- **WHAT YOU SHOULD DO**
Run through the records and show each line that includes the string "concentrated".

- **DATA**

^^^^^^^^

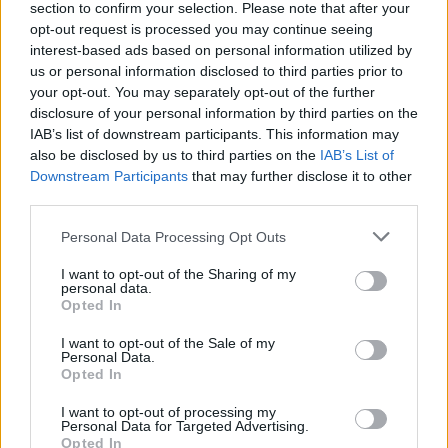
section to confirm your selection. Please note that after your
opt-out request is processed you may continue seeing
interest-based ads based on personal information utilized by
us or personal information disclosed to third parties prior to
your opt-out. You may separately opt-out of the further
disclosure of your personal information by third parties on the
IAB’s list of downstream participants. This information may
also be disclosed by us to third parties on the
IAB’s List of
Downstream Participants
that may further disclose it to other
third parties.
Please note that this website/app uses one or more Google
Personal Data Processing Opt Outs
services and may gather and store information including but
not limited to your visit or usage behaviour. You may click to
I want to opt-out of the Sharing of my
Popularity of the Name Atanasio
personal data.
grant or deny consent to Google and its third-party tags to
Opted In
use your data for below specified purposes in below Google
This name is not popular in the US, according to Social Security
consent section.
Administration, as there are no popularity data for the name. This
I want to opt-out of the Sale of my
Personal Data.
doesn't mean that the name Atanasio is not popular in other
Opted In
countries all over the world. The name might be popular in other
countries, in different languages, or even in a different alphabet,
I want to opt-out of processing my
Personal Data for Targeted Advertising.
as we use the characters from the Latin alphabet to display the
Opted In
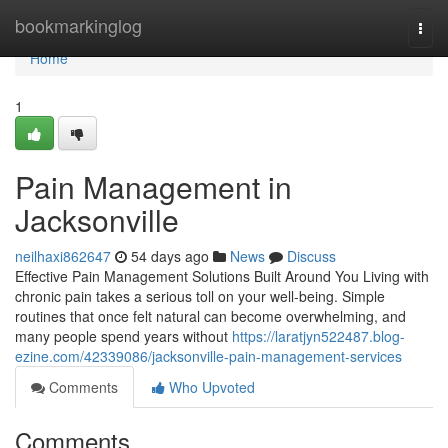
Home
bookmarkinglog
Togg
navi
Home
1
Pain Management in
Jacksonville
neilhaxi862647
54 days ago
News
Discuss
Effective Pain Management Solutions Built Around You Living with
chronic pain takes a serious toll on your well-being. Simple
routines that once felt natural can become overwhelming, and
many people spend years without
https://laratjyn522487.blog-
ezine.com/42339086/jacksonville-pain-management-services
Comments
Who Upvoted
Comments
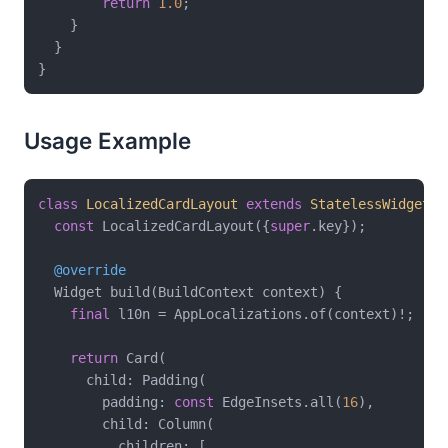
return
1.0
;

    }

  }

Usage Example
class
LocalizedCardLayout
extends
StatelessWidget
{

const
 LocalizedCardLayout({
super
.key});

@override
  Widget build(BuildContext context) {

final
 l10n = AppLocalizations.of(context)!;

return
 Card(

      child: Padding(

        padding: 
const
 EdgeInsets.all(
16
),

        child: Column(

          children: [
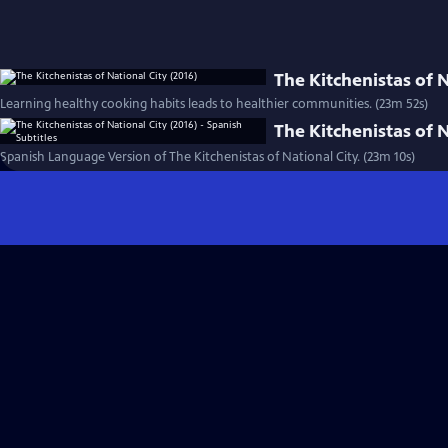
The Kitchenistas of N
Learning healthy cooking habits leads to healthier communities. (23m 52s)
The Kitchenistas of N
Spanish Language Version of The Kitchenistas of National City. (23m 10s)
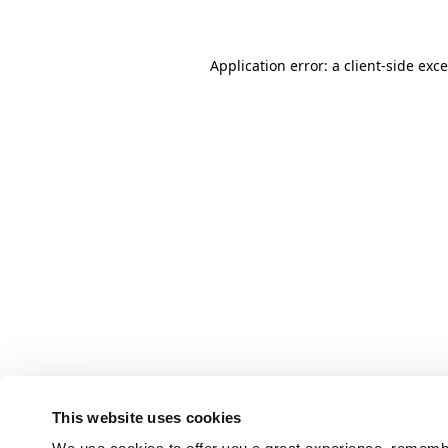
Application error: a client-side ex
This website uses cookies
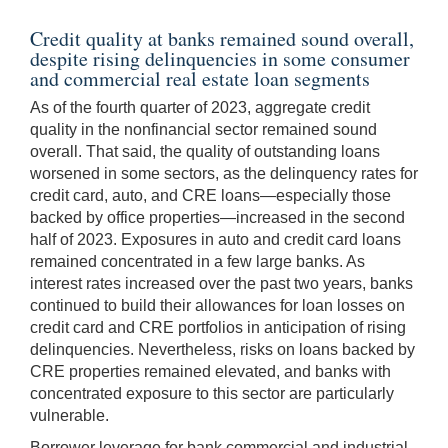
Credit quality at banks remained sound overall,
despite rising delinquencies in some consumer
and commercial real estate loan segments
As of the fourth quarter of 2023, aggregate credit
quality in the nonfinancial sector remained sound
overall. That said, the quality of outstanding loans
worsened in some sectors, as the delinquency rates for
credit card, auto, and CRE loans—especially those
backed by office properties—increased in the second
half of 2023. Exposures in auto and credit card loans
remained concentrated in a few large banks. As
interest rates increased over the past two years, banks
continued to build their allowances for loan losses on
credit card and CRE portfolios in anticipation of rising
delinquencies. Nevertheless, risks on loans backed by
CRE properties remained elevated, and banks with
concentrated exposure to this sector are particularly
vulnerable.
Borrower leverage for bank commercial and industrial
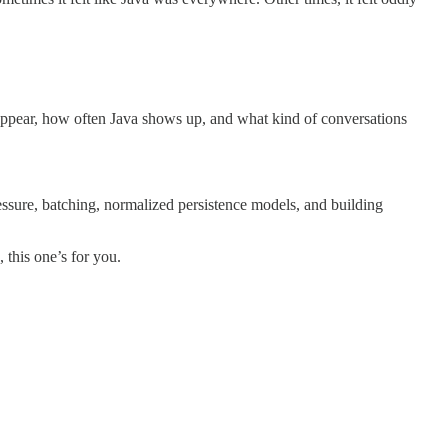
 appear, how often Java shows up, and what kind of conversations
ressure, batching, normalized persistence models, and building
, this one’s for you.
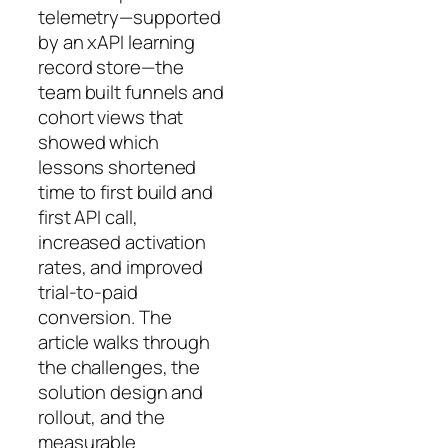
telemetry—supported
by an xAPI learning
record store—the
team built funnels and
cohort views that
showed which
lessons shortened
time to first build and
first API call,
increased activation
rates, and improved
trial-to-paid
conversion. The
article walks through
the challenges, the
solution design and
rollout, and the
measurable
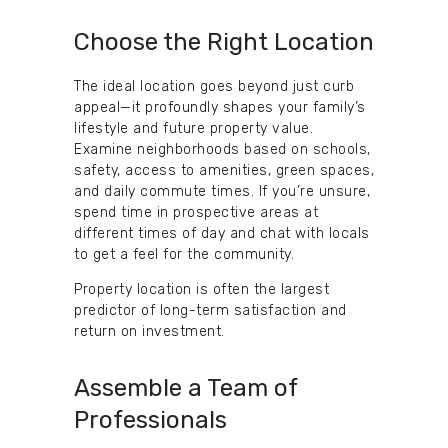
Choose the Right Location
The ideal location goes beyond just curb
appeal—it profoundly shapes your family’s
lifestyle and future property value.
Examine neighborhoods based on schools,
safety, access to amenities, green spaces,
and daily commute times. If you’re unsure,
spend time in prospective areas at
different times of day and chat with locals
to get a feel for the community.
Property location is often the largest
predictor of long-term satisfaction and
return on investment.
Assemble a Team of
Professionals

^^^^^^^^

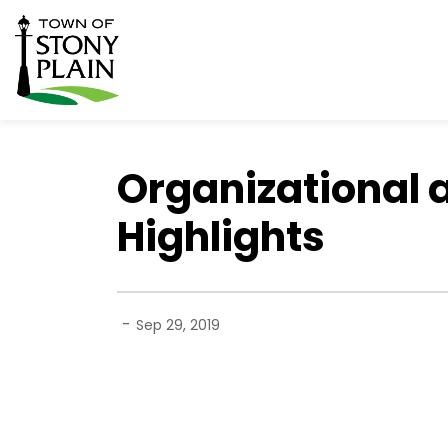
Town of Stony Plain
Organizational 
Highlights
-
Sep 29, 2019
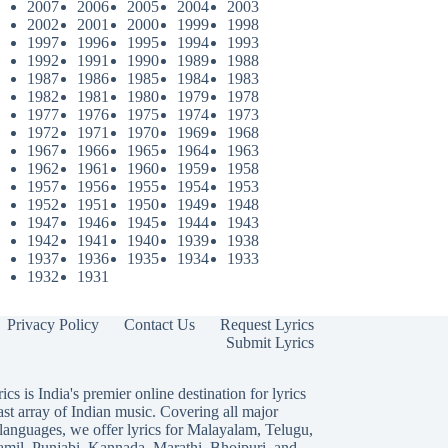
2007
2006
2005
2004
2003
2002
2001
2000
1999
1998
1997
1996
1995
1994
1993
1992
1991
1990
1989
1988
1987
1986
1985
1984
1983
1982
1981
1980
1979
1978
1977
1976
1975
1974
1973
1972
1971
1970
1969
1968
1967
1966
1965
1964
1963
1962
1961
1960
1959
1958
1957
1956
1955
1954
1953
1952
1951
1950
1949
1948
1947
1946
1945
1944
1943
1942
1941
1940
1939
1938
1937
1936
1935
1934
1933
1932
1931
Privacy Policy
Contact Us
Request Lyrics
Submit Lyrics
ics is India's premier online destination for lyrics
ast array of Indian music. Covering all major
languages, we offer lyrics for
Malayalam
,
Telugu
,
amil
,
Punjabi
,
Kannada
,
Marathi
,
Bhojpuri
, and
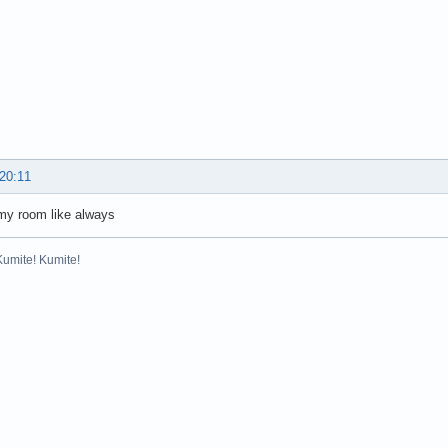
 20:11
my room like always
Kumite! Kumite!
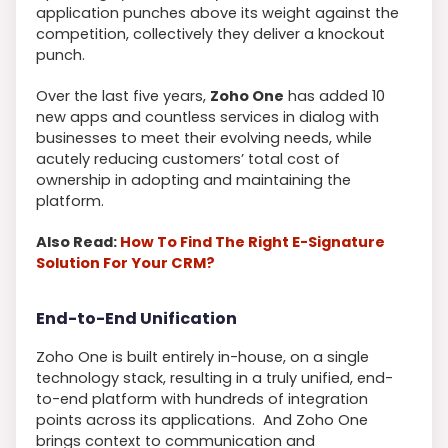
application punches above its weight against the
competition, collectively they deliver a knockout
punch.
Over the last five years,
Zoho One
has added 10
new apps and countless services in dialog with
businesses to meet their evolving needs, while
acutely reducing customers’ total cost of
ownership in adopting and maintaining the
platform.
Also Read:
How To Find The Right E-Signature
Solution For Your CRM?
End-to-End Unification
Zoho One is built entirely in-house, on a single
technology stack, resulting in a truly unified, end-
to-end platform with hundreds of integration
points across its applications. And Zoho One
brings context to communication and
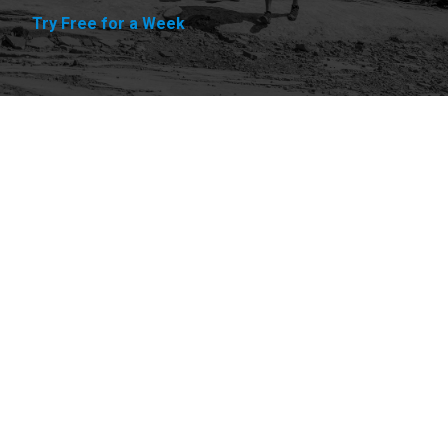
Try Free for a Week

^^^^^^^^

- **EXERCISE OUTPUT**
remained concentrated in a few large banks. As
concentrated exposure to this sector are particularly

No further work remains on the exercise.